**Work order**. Revise the lines from the one containing "The arrival of the vineyard owner in" through the one containing "s class satisfies", both included, replacing "fig trees" with "olive trees" and leaving everything else unchanged. Output only those lines, without the pictures.

**Supplied data**.

-.-.-

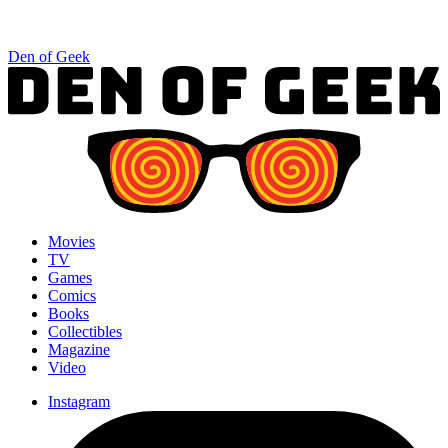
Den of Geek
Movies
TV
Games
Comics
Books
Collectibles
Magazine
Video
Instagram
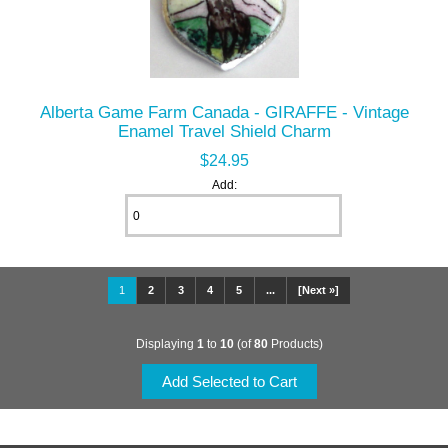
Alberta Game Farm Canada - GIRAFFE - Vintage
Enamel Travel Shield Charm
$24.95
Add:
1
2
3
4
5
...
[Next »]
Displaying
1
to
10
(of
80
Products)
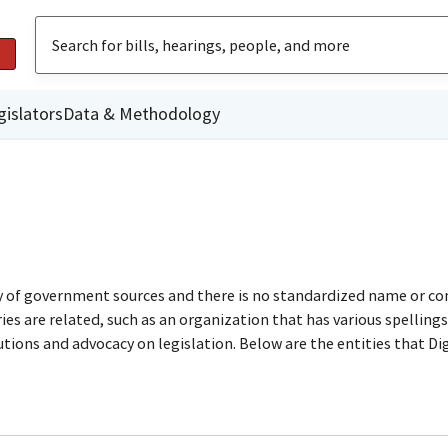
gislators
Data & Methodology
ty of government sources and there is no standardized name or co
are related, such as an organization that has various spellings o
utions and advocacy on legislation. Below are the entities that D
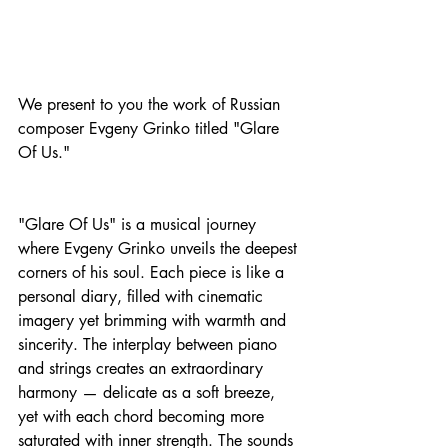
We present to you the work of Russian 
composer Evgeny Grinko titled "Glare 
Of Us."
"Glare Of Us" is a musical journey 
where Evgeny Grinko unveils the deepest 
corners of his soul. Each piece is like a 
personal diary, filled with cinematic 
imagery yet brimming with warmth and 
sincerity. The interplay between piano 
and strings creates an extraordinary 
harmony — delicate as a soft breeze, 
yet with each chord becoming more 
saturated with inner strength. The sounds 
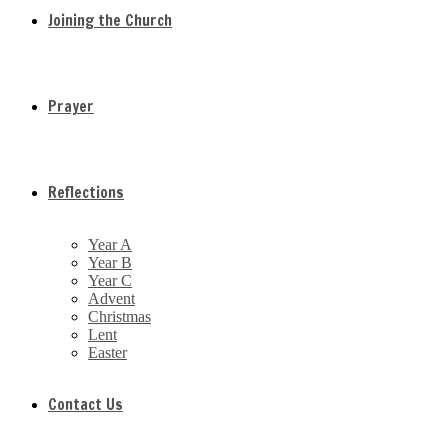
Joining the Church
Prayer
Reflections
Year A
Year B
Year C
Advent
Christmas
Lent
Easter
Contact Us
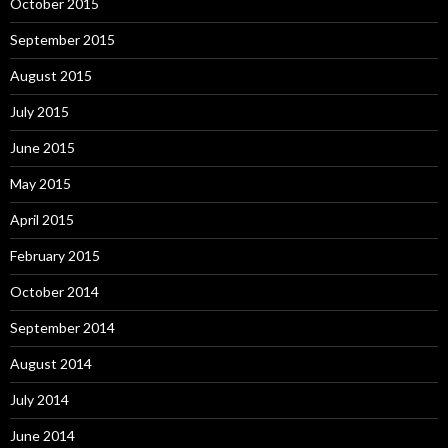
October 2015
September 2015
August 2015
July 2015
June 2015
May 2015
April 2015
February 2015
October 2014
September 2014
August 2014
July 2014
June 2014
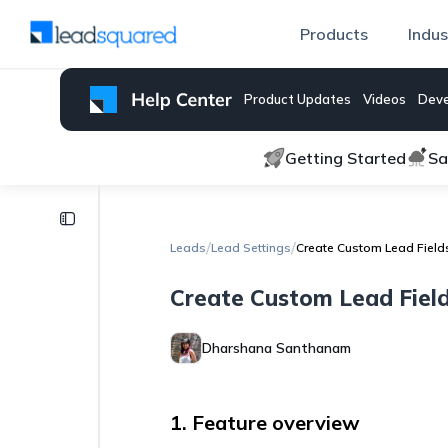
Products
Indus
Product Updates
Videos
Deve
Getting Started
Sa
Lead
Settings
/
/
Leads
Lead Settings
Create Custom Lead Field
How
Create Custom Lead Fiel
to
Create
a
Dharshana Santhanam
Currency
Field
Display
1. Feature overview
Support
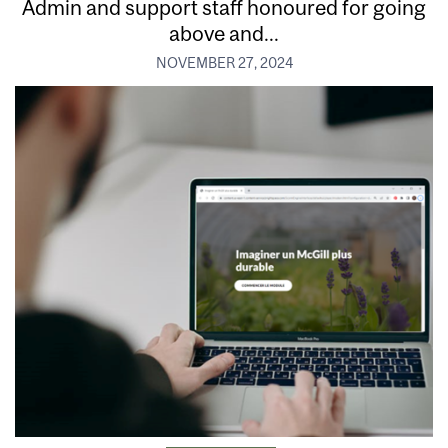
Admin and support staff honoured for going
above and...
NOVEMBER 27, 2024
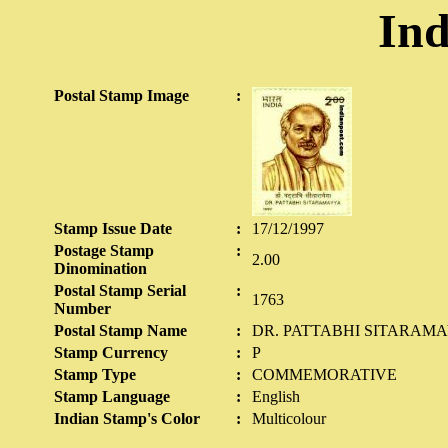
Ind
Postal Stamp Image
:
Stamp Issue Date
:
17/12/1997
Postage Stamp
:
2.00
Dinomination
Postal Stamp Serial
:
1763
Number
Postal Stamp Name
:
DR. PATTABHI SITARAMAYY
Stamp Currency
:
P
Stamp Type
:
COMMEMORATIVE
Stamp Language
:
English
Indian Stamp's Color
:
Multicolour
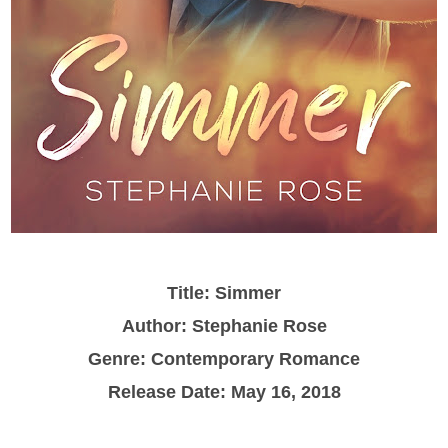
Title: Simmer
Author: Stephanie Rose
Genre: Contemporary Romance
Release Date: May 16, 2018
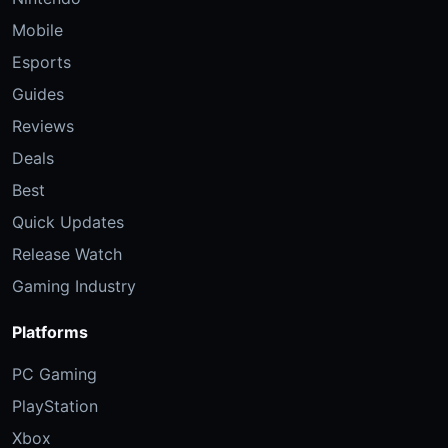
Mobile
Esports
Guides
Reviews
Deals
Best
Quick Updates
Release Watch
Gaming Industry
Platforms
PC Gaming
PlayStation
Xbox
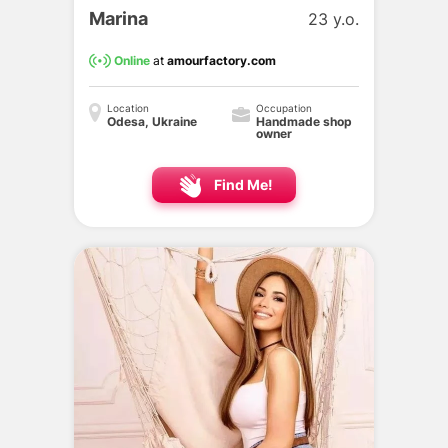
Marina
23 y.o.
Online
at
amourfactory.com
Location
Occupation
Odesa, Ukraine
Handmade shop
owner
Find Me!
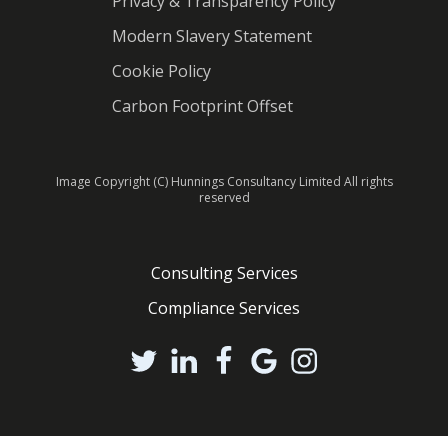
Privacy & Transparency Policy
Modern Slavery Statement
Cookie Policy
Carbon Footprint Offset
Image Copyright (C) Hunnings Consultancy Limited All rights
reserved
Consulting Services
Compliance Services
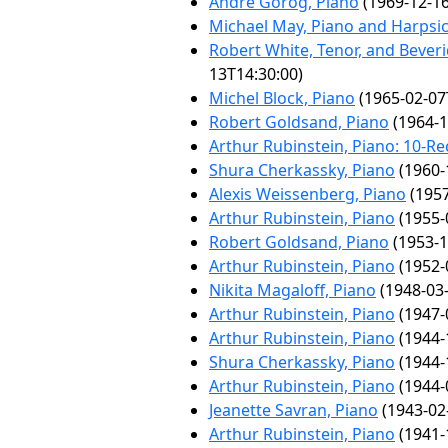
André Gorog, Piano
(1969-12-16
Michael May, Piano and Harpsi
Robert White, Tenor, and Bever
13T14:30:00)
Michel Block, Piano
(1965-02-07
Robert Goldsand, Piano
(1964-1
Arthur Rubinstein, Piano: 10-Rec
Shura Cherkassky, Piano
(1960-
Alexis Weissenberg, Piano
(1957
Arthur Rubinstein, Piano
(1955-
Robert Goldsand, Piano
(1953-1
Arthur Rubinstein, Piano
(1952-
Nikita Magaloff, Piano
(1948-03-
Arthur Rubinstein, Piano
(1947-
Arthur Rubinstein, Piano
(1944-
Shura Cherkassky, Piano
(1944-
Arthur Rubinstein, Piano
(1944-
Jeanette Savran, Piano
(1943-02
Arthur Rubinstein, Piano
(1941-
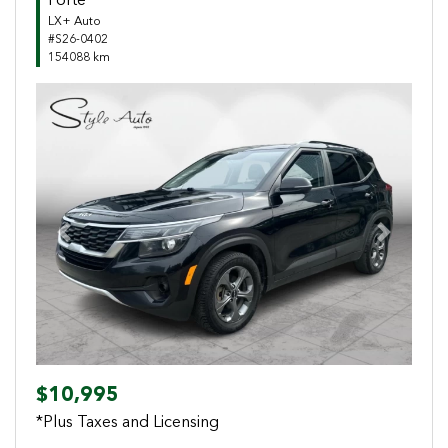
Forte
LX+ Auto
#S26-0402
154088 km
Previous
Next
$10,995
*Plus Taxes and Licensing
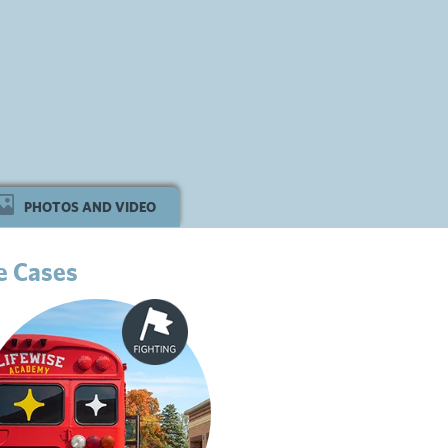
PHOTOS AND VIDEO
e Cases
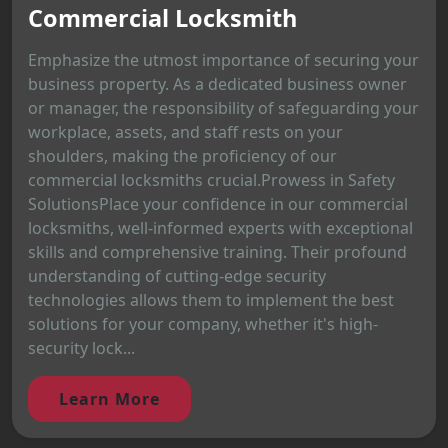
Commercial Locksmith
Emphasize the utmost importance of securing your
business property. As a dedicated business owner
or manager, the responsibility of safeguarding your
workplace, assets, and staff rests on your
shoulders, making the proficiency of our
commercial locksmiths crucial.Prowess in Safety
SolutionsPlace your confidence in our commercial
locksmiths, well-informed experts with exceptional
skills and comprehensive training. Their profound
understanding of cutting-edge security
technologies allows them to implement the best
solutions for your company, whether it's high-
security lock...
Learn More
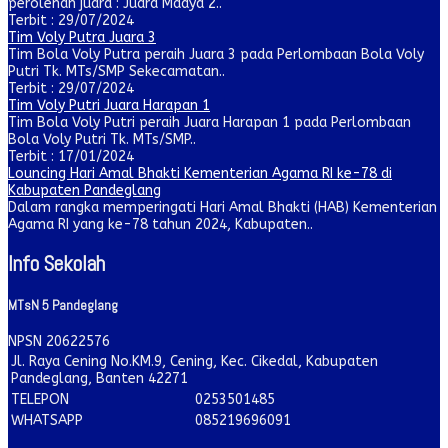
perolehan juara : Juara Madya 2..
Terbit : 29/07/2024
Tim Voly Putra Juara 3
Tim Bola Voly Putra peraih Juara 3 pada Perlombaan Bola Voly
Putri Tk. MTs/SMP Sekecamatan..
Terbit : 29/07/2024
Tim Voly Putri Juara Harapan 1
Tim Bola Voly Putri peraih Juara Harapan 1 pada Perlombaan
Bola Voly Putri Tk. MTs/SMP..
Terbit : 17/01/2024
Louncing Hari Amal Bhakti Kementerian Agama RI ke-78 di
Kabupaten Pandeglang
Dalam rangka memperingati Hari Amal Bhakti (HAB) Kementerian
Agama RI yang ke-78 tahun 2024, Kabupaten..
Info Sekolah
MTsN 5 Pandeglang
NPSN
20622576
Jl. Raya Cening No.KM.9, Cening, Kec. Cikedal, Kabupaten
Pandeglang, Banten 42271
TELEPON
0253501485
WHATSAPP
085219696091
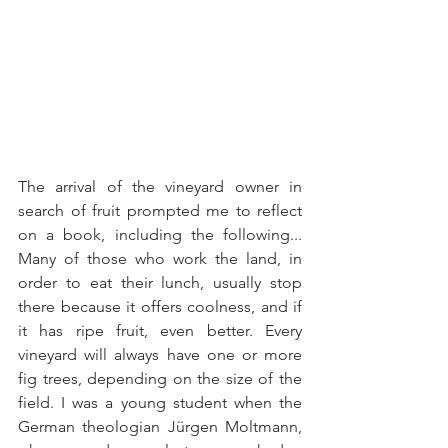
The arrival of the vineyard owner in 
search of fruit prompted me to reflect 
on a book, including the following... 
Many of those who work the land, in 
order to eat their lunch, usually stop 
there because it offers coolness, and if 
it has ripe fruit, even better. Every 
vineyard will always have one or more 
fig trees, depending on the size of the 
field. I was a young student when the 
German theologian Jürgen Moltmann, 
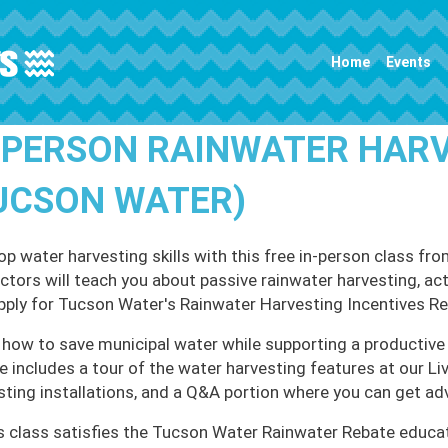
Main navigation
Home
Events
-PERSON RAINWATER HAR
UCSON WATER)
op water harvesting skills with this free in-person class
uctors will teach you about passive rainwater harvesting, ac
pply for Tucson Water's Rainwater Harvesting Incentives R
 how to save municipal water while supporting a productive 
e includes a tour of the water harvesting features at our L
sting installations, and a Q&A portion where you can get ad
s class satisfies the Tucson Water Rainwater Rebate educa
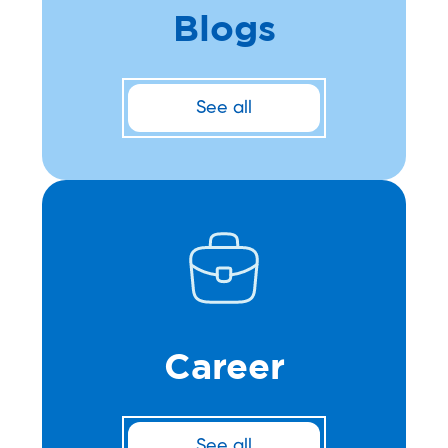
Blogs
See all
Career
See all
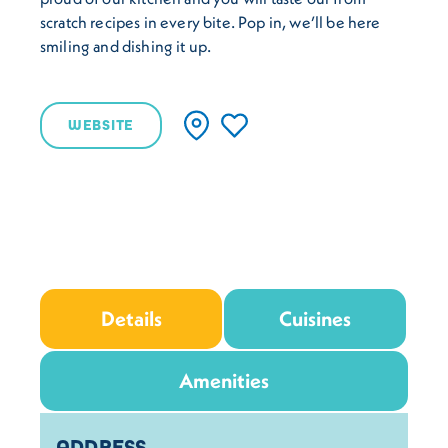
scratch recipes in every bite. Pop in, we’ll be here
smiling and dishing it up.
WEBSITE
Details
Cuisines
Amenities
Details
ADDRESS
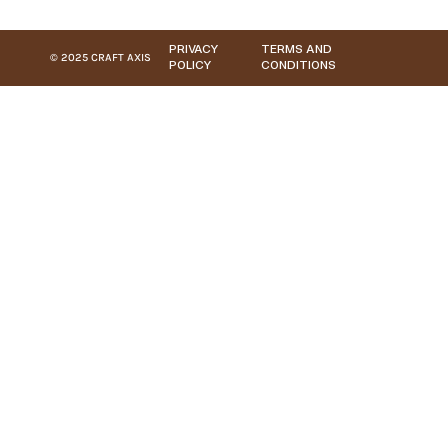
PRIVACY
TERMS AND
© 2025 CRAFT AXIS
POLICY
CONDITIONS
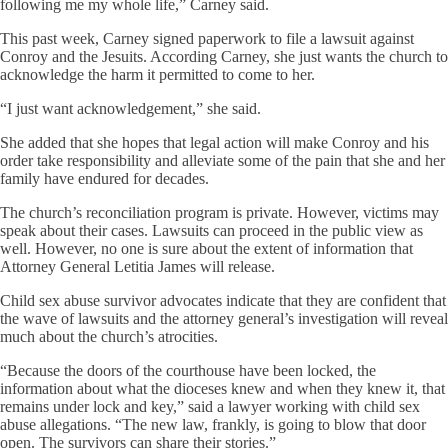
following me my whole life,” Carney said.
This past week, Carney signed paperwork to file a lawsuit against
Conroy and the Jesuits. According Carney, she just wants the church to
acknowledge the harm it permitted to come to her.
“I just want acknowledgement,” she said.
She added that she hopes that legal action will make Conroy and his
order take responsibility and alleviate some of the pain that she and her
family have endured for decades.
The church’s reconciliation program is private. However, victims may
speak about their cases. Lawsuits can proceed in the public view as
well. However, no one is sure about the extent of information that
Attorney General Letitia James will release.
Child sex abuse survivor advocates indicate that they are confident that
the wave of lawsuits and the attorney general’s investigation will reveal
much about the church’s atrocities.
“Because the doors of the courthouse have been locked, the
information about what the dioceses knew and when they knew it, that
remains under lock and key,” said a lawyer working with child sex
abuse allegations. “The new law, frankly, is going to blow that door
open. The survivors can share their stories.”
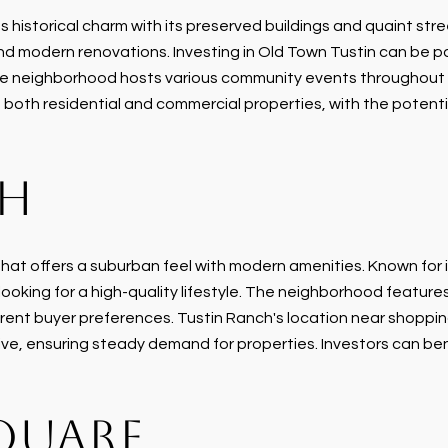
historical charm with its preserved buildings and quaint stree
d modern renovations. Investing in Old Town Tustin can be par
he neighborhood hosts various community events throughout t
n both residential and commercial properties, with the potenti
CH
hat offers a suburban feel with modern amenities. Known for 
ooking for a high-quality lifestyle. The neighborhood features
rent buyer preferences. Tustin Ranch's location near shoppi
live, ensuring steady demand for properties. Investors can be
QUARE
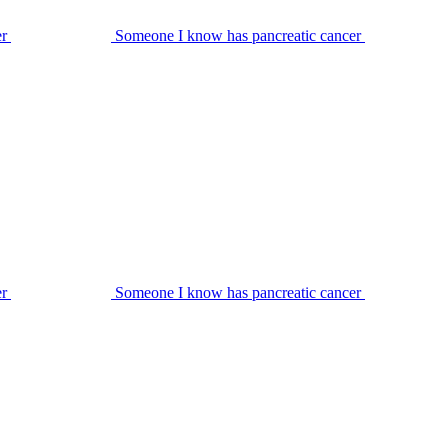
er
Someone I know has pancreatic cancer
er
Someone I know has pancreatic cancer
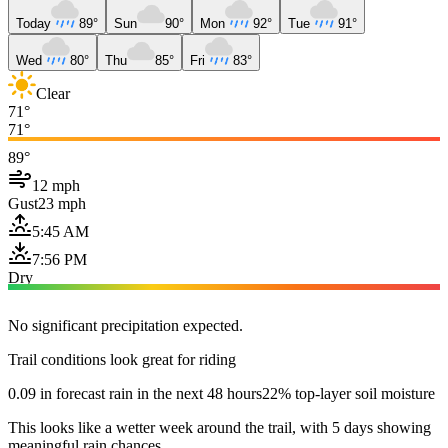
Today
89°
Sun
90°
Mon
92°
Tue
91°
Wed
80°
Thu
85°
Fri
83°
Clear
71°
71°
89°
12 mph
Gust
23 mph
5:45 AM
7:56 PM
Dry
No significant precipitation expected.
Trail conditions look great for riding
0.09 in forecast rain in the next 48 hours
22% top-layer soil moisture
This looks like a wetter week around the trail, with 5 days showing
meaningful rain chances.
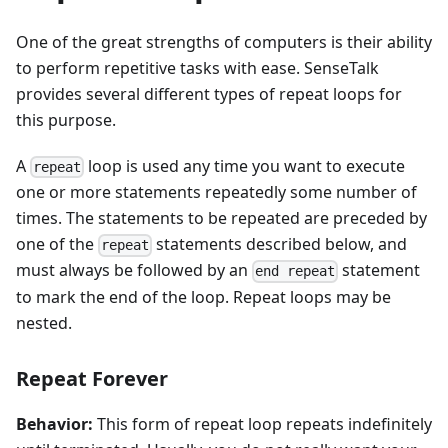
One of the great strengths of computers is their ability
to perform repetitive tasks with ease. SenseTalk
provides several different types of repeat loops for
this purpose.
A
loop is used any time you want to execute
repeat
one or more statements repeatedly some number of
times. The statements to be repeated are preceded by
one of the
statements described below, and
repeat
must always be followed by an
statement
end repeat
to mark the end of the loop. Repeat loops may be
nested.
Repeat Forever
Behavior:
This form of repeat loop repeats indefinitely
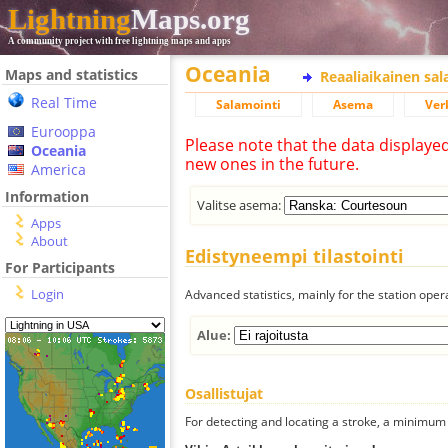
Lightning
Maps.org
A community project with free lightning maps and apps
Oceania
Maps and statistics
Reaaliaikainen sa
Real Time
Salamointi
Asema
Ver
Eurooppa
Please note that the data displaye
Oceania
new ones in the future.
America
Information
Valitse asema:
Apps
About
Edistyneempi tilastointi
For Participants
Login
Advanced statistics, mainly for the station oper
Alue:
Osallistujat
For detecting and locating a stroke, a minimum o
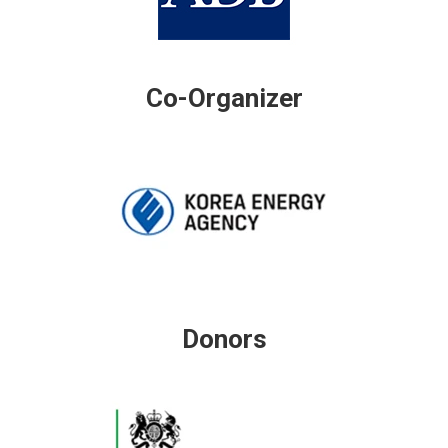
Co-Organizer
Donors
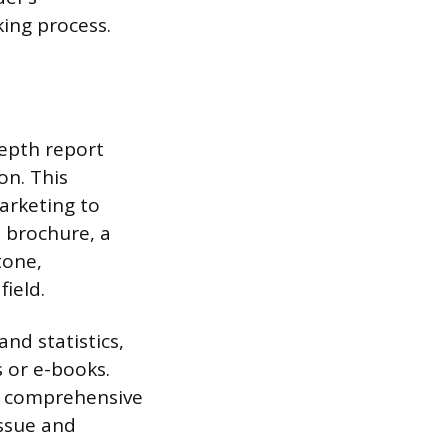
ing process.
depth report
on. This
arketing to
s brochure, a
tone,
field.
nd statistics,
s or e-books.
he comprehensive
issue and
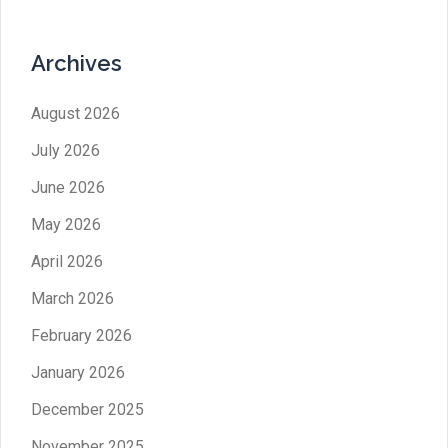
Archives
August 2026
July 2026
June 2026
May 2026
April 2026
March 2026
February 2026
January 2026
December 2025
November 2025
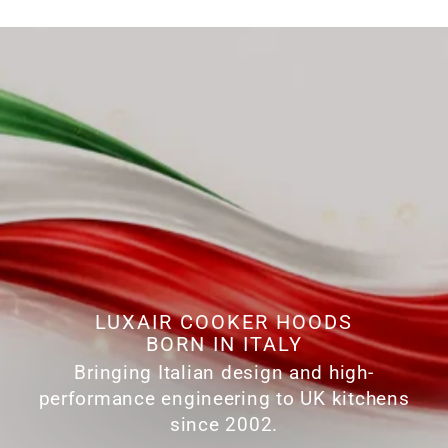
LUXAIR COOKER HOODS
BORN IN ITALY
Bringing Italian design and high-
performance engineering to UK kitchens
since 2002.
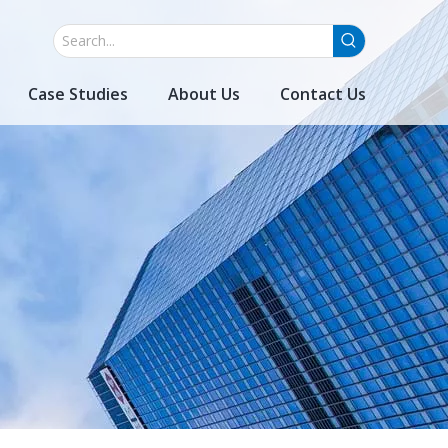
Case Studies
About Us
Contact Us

-.-.-

**Solution to the exercise**.
The arrival of the vineyard owner in 
search of fruit prompted me to reflect 
on a book, including the following... 
Many of those who work the land, in 
order to eat their lunch, usually stop 
there because it offers coolness, and if 
it has ripe fruit, even better. Every 
vineyard will always have one or more 
olive trees, depending on the size of the 
field. I was a young student when the 
German theologian Jürgen Moltmann, 
Main navigation
Home
Events
-PERSON RAINWATER HAR
UCSON WATER)
op water harvesting skills with this free in-person class
uctors will teach you about passive rainwater harvesting, ac
pply for Tucson Water's Rainwater Harvesting Incentives R
 how to save municipal water while supporting a productive 
e includes a tour of the water harvesting features at our L
sting installations, and a Q&A portion where you can get ad
s class satisfies the Tucson Water Rainwater Rebate educa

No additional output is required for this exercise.